4.6.3 Community and Open Source Involvement

  1. Collaboration with Open Source Tools: Leveraging and contributing to open-source tools fosters a collaborative and innovative ecosystem.

  2. Engagement with the Broader Community: Collaborating with academia, industry, and other stakeholders can accelerate progress and ensure alignment with broader societal goals.

  3. Promoting Open Standards: Encouraging the use of open standards like Linux Foundation SPDX helps in creating a universal language and facilitating collaboration across different entities.

4.6.4 Interdisciplinary Collaboration

  1. Bridging Silos: Trusted AI requires the fusion of expertise from computer science, ethics, law, social sciences, and more. Encouraging interdisciplinary collaboration breaks down barriers and fosters holistic solutions.

  2. Innovation through Diversity of Thought: By integrating diverse perspectives, new pathways to innovation are uncovered, driving creativity and resilience in the development of AI systems.

4.6.5 User Experience and Human-AI Interaction

  1. Human-Centered Design: Emphasizing the end-user’s needs and expectations ensures that AI systems are user-friendly, accessible, and effective.

  2. Evolving Interaction Models: As Trusted AI projects mature, new paradigms of Human-AI Interaction (HAI) will emerge, necessitating ongoing research and adaptation.

4.7 Conclusion: A Holistic Approach to Trusted AI

Trusted AI is not a monolithic entity but a complex, dynamic field that intersects with various disciplines and societal considerations. By embracing these broader challenges and opportunities, we pave the way for AI systems that are not just intelligent but responsible, ethical, and aligned with human values and needs.

The integration of these various facets into the Trusted AI framework contributes to a comprehensive and sustainable approach, one that recognizes the interconnectedness of technology with the broader fabric of society. The journey towards Trusted AI is a collective endeavor, one that requires collaboration, empathy, foresight, and a deep commitment to ethical principles.

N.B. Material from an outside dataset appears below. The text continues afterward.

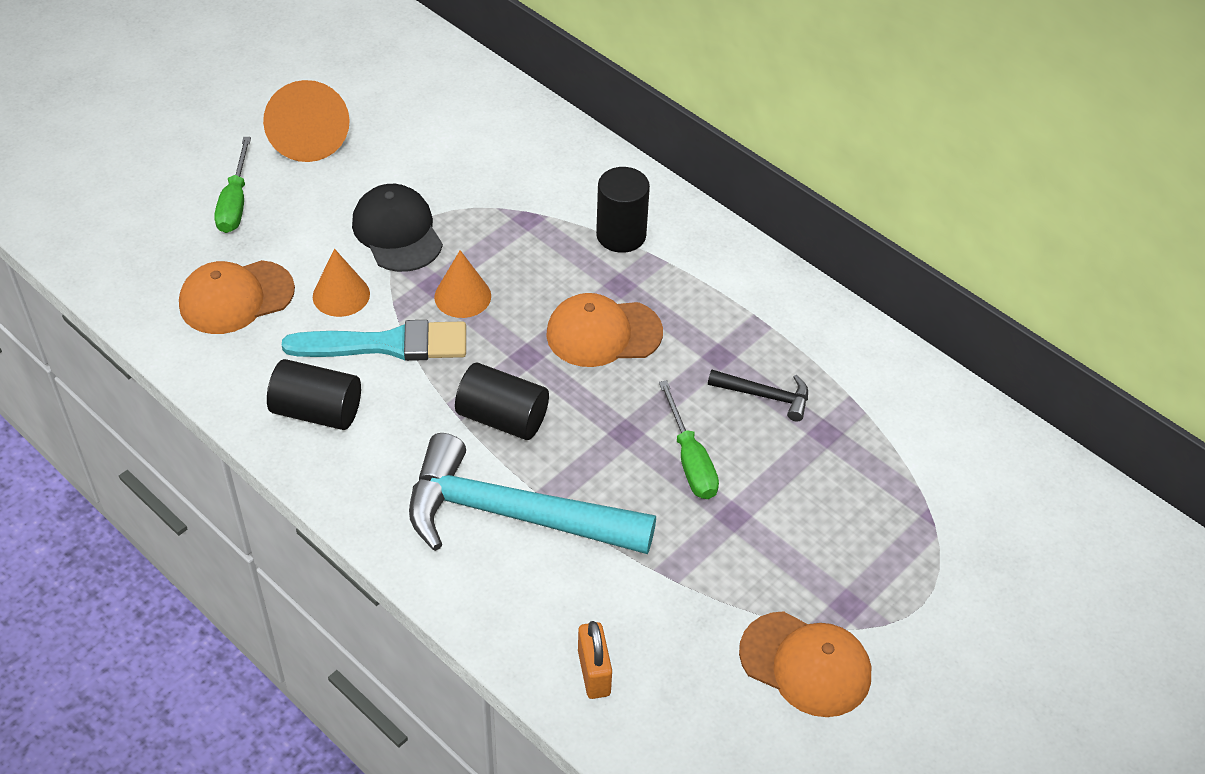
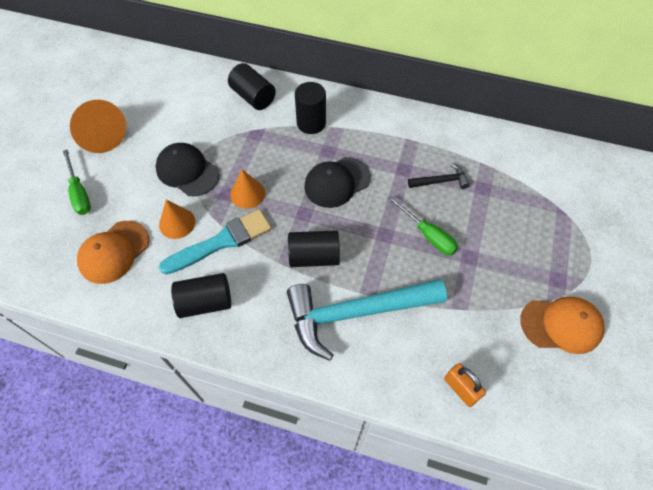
camera: 25 degrees left, 10 degrees up
(558, 164) = (253, 97): none -> black cylinder
(603, 333) = (337, 182): orange cap -> black cap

Use of Generative AI in Writing and Editing

ChatGPT GPT-4 version Aug 3, 2023 was used in the structuring, writing and editing of this blog post.


Department of Defense. 2020. “DOD Adopts Ethical Principles for Artificial Intelligence.” Press Release.
DoD Data Strategy: Unleashing Data to Advance the National Defense Strategy.” 2020. United States Department of Defense.
Husted, Nathaniel. 2022. “Trusted Artificial Intelligence: An Embedded Systems Security SCALE Effort to Develop Technologies and People.” 2022.
Karpathy, Andrej. 2017. “S̈oftware 2.0̈.” Medium.
Telecommunications, National, and Information Administration. 2021. “Minimum Elements for a Software Bill of Materials.” 2021.